Before the 2013-2014 season the Bucks – as was the status quo under the ownership of Herb Kohl – were ready to compete for a #8 playoff seed and early postseason exit. The Bucks were usually successful in this endeavor, but they failed spectacularly this time around, winning a meager fifteen games. Yet this unintended failure was the best possible outcome for Milwaukee because it “earned” them the #2 overall pick in the 2014 NBA draft and rights to select prospective superstar Jabari Parker.

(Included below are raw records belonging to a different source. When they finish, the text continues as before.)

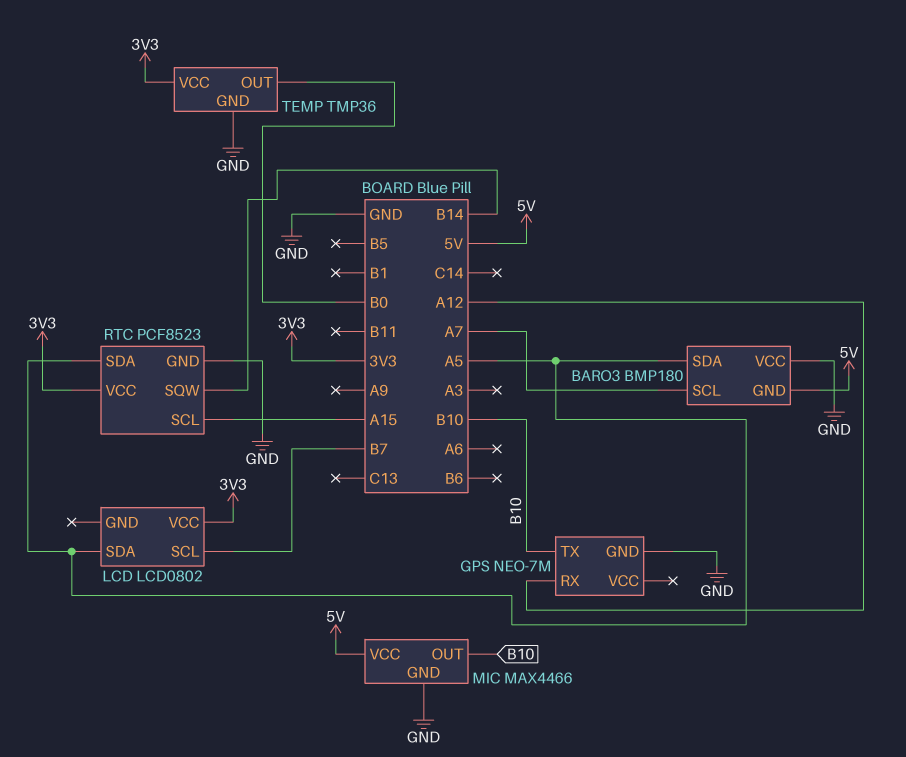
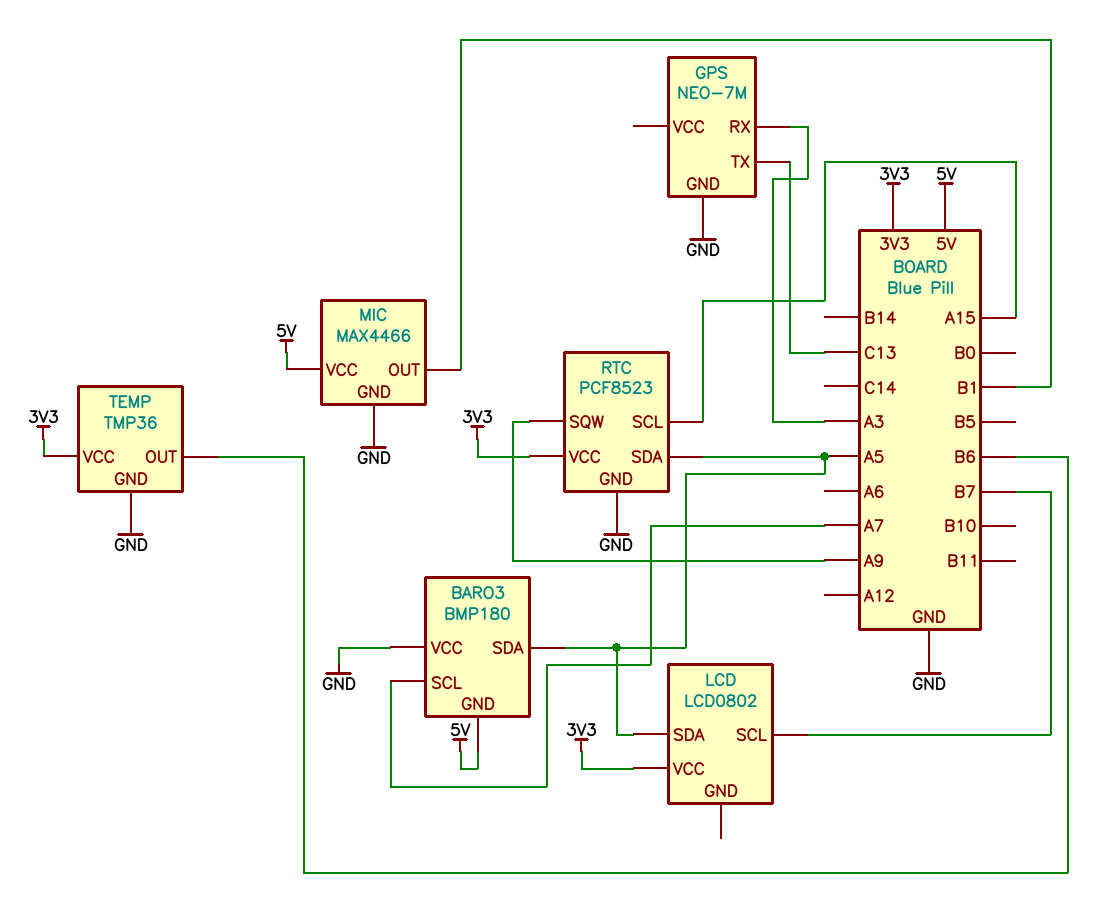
GPS pin RX: A12 -> A3
GPS pin TX: B10 -> C13
MIC pin OUT: B10 -> B1
RTC pin SQW: B14 -> A9
TEMP pin OUT: B0 -> B6

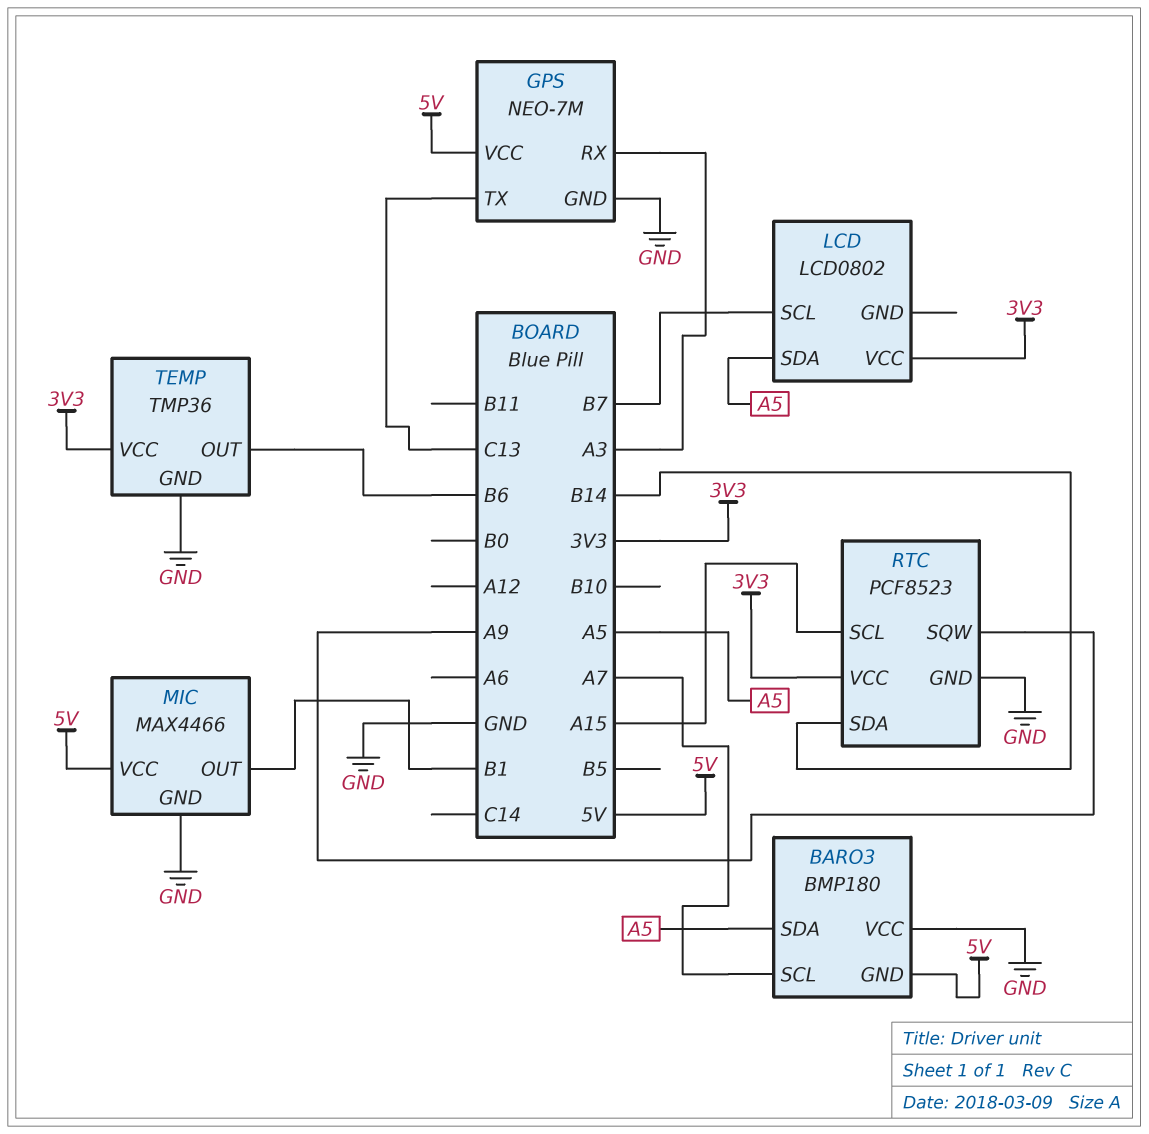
GPS pin VCC: none -> 5V
RTC pin SDA: A5 -> B14

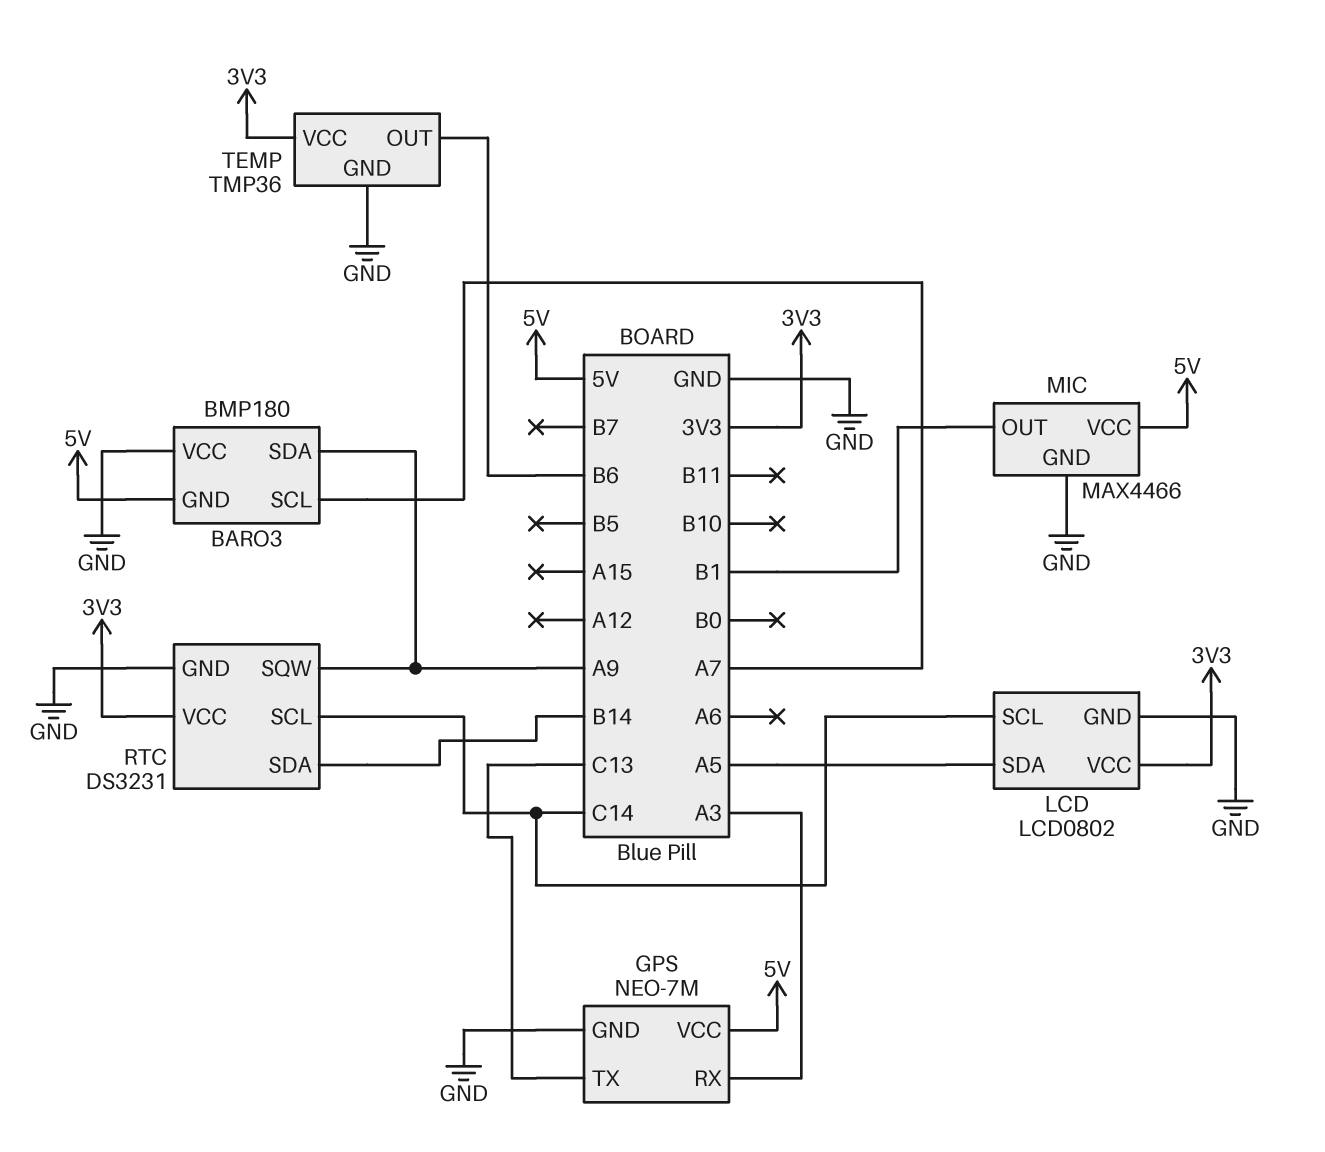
BARO3 pin SDA: A5 -> A9
LCD pin GND: none -> GND
LCD pin SCL: B7 -> C14
RTC: PCF8523 -> DS3231
RTC pin SCL: A15 -> C14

The drafting of Parker was preceded by Kohl selling the team to Wesley Edens and Marc Lasry in April for $550 million (fun fact: four months later the LA Clippers were sold to Steve Ballmer for $2 billion). Edens and Lasry developed a relationship with then Brooklyn Nets coach Jason Kidd during their previous stint as minority owners of the team. This connection helps the Bucks lure Kidd – who was unhappy in Brooklyn and seeking an escape – to the Cream City. The process of Kidd’s hiring was executed poorly and involved the Bucks firing head coach Larry Drew, but this was forgotten when the Bucks immediately showed vast improvement.

With the Kidd running the show and a core of young talent – highlighted by Giannis Antetokounmpo – the Bucks made a 26-game improvement during the 2014-2015 season, finishing with a 41-41 record. This was good enough to earn a #6 seed in the playoffs, where they spooked the Chicago Bulls in the first round before succumbing in six games.

These recent on-the-court developments were incredibly well-timed for the Bucks. As we’ve just seen, it’s not easy for a professional sports team to garner support for $250 million in public funding for an arena ($400 million after interest). But it’s especially hard for a terrible team to gain such support. Though it’s not a perfect comparison, the hopelessly terrible mid-90s Milwaukee Brewers needed an 11th hour change of heart from George Petak to secure public financing for Miller Park. If there Brewers were more promising at the time, a deciding vote may not have been necessary.

There are many legitimate reasons to be opposed to public financing for stadiums. At the risk of being cynical, perhaps the most powerful is “because the team is not any good.” Thanks to a serendipitous change in fortune, the Bucks were able to eliminate that objection. This just might be the unsung reason they’ll be the Milwaukee Bucks for decades to come.